======== Selected extract

Because the patterns for each check sum code differ, the new checksum operation by checksum module 122 compared to the original checksum will indicate a corresponding miss detection error. In response, an error miss detection module 132 will perform an error miss detection test to identify each row that contains one or more miss detection. For example, the error miss detection module 132 will perform an error miss detection test to evaluate the new output from the checksum (e.g., checksum parity) and the erasure decoding applied to each respective row to identify one or more rows containing a miss detection error. Once a row with the error is identified, the erasure parity module can perform erasure decoding on the identified row. Thus, if column/row errors or miss detections have been identified, the error miss detection module 132 can be invoked to perform a miss detection test following completion of the error correction to ensure no further miss detection exists. However, if the miss detection test determines that there is no miss detection, then the memory is considered error free and no further action is needed.

[0031] One method of ECC to perform error correction is an advanced ECC technique (e.g., also known as chipkill or extended ECC). For instance, advanced ECC is a form of error checking and correcting computer memory technology that protects computer memory systems from any single memory chip failure, as well as multi-bit errors from any portion of a single memory chip. One form of chipkill scatters bits of code ECC words across multiple memory chips, such that the failure of any single memory chip will affect only one ECC bit per word. This allows memory contents to be reconstructed despite the complete failure of a single chip. By employing chipkill, if a chip fails or has exceeded a threshold of bit errors, a redundant memory chip is used to replace the failed chip. Thus, chipkill is able to correct multiple bits with less overhead than conventional ECC methods. However, chipkill type ECC memory mechanisms have several drawbacks, such that the system requires activation of a large number of chips to provide chipkill level data protection. Increases in the number and complexity of chipkill systems will continue if an unmodified ECC scheme is maintained.

================

» **Written instruction 1**
Decide whether each statement agrees with the text on memory error correction, answering yes or no and quoting the words of the text that settle it. (a) In one form of chipkill, the failure of any single memory chip affects only one ECC bit per word. (b) When the miss detection test finds no miss detection, further erasure decoding is still required. (c) Chipkill-level data protection requires activating only a small number of chips.
The listing is separate material and has no connection to the text on memory error correction.

======== Information shown

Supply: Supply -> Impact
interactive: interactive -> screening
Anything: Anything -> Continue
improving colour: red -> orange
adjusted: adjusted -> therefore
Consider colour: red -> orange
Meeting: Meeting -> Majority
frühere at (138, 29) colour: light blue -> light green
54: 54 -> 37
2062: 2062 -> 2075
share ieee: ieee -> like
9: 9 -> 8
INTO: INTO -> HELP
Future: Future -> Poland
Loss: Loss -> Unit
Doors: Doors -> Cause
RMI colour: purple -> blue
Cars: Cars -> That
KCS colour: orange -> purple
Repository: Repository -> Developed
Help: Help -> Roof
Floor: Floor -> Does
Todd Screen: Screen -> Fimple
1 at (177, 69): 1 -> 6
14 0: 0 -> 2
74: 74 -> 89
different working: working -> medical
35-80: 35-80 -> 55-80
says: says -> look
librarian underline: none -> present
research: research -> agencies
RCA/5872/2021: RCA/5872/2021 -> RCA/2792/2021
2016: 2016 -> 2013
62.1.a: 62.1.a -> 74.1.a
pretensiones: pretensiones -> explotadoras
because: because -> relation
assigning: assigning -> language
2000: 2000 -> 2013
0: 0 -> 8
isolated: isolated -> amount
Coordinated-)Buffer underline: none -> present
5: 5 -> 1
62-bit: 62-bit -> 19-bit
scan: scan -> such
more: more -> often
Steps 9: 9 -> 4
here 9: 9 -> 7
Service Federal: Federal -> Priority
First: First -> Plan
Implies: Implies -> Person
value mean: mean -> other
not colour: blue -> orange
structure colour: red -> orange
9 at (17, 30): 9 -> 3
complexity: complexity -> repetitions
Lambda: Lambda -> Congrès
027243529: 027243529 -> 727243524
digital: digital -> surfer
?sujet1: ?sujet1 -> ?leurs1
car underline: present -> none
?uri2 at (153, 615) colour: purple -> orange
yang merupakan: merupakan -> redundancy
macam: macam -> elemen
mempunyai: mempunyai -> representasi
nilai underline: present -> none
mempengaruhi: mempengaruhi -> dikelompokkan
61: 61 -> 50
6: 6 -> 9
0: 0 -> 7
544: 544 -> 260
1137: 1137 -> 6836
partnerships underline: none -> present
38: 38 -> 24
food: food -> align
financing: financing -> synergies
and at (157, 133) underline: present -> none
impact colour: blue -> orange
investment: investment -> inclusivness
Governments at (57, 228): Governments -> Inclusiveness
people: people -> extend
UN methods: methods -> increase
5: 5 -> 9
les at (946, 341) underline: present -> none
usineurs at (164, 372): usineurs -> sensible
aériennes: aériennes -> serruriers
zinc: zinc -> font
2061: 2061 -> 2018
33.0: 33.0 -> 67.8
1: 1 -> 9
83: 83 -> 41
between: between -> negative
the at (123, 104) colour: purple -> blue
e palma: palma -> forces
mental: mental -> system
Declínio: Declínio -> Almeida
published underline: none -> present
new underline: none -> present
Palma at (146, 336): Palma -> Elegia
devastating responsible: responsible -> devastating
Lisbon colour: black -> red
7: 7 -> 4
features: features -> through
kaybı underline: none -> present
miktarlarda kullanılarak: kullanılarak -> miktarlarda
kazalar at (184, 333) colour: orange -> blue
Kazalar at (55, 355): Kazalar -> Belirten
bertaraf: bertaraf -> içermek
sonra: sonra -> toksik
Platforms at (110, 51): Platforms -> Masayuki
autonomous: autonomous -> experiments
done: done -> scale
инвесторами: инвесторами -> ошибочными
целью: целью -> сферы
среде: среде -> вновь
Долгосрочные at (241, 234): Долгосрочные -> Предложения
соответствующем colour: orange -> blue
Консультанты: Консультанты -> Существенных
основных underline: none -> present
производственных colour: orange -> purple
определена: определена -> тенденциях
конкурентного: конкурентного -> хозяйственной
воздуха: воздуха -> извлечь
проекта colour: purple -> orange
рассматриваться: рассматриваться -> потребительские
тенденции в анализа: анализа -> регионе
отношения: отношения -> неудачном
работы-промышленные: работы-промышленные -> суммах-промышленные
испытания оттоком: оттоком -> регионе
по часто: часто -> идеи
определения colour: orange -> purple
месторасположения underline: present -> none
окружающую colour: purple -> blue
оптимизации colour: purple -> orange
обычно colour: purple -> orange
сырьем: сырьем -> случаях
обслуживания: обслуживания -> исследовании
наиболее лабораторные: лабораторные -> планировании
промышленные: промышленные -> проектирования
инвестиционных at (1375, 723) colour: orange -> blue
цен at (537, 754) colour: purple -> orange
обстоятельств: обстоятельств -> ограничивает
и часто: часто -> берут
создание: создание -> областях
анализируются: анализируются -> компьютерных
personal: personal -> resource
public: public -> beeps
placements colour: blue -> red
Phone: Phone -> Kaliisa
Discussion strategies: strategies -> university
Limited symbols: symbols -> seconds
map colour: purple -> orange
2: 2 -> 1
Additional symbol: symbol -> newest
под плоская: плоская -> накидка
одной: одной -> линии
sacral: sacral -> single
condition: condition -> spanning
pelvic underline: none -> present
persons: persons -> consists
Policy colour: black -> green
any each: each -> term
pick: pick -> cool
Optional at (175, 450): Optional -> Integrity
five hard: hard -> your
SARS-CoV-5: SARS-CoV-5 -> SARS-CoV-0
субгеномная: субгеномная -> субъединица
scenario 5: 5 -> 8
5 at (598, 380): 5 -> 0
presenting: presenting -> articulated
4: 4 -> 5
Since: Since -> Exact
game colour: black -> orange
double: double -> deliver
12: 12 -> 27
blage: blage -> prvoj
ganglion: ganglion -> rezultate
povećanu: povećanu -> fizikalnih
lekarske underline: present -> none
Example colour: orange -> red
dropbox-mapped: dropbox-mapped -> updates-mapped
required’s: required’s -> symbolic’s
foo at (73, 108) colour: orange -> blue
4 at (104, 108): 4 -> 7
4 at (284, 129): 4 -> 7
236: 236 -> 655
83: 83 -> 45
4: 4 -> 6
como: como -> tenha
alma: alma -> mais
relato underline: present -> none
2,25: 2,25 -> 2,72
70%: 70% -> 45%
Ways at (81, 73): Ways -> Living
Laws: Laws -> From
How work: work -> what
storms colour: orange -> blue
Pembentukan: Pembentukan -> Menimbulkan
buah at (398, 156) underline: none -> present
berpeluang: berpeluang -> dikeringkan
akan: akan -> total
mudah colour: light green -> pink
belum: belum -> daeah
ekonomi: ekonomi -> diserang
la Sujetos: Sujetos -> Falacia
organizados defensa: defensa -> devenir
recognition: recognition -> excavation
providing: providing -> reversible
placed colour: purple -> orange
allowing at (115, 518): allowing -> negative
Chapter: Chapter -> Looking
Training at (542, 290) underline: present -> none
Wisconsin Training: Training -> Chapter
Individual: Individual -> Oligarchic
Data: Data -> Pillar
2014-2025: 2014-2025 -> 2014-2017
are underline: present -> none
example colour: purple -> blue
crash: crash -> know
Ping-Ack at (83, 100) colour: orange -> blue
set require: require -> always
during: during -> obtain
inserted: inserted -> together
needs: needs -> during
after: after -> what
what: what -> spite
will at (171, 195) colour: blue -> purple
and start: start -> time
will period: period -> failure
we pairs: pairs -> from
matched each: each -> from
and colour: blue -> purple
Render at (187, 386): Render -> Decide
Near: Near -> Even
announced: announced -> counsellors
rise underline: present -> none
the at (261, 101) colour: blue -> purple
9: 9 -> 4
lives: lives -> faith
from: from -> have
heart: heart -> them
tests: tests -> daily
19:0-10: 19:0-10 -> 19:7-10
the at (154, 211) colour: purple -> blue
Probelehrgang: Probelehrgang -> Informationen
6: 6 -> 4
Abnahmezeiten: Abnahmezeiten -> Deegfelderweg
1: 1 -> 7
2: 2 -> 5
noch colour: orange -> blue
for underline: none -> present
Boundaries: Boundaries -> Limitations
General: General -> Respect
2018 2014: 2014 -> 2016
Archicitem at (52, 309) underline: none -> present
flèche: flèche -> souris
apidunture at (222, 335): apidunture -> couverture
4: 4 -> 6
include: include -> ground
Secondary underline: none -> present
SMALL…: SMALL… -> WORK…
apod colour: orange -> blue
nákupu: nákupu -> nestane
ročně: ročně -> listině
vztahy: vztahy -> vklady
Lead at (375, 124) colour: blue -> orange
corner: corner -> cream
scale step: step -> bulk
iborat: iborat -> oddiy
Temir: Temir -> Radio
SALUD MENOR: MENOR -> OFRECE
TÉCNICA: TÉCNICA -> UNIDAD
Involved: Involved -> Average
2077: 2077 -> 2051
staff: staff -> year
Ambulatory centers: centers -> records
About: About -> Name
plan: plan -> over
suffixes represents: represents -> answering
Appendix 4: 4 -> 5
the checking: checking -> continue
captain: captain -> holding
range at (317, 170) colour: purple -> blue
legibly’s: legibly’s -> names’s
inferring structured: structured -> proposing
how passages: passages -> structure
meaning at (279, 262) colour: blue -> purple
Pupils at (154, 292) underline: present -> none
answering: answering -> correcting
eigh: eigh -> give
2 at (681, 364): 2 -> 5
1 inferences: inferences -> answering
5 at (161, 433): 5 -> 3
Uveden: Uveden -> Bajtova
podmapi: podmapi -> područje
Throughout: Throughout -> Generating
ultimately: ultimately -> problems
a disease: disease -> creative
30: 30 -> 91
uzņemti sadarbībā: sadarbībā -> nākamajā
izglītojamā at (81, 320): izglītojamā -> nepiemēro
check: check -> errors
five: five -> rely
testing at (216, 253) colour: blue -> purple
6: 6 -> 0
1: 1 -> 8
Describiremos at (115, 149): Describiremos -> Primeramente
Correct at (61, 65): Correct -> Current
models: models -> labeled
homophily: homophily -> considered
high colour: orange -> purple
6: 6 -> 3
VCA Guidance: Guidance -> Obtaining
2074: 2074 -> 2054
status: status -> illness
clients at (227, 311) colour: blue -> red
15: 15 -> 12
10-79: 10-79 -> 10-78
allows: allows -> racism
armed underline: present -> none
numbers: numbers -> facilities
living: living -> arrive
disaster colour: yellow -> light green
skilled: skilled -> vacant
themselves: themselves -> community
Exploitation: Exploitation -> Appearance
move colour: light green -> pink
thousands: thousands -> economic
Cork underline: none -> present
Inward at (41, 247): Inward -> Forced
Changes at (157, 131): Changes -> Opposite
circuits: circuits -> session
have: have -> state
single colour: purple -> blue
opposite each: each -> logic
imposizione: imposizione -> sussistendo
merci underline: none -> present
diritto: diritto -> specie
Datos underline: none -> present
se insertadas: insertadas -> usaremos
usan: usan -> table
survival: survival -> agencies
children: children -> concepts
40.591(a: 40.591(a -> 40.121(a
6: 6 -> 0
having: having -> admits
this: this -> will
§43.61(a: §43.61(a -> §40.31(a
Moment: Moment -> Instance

================

» **Written instruction 2**
Identify every line of the listing that contains the string "часто" and copy each one. Case counts.

» **Complete output 1**
(a) Yes: "such that the failure of any single memory chip will affect only one ECC bit per word."
(b) No: "then the memory is considered error free and no further action is needed."
(c) No: "the system requires activation of a large number of chips to provide chipkill level data protection."

» **Complete output 2**
по часто: часто -> идеи
и часто: часто -> берут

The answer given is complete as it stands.